America's B-29 Superfortress: The Bomber That Wiped Out Imperial Japan

Warfare History Network

Key point: America bombed Japan into submission, and almost oblivion.

As the Japanese delegation stood on the deck of the battleship USS Missouri on September 2, 1945, preparing to sign the documents that ended World War II, a large formation of Boeing B-29 Superfortress heavy bombers swooped low over Tokyo Bay as a reminder of the terrible destruction that had befallen their nation and turned Japan’s cities into ruins. It was a reminder the Japanese really did not need—the bombed-out rubble and steadily smoking crematories around the country were evidence enough of the violent firestorm that had befallen the Land of the Rising Sun.

The national morale in Japan was so low that almost 70 percent of the people interviewed by U.S. military personnel after the surrender reported that they had reached the point where they were unable to endure one more day of war. Most Americans, especially the young soldiers and Marines who had been slated to invade the Japanese Home Islands of Kyushu and Honshu, believed that Japan surrendered because of the atomic bomb. They were wrong. In reality, the country had already been brought to its knees before the first atomic test at the Trinity Site in the New Mexico desert two months before. Japan had been destroyed by fire from above, fire that had largely been delivered from the bomb bays of an armada of Boeing B-29s.
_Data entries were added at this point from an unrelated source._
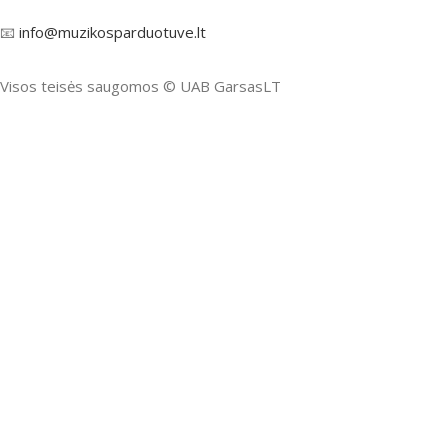
📧
info@muzikosparduotuve.lt
Visos teisės saugomos ©️ UAB GarsasLT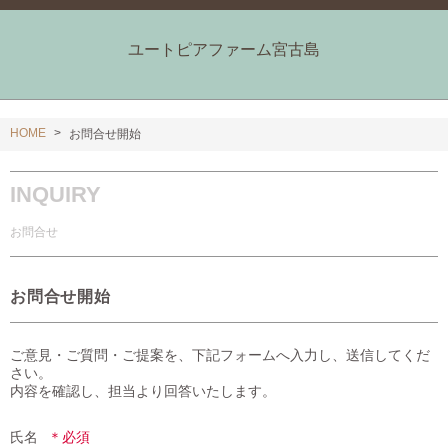
ユートピアファーム宮古島
HOME
お問合せ開始
INQUIRY
お問合せ
お問合せ開始
ご意見・ご質問・ご提案を、下記フォームへ入力し、送信してくだ
さい。

内容を確認し、担当より回答いたします。
氏名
The B-29 Deployment: A Political Decision

The B-29 had come to symbolize American air power by September 1945 because of the role it played in the final defeat of Japan, but the large four-engine bomber had originally been conceived as a weapon for use against Nazi Germany. The initial invitation for bid had been issued in the fall of 1940 as the War Department began preparing for a seemingly inevitable entrance into the war in Europe. Design problems and production delays kept the very long-range bomber out of service until it had become obvious that such range was no longer necessary against Germany. The first production B-29s began rolling off the assembly lines in mid-1943, prompting requests for the new bombers from commanders in each theater.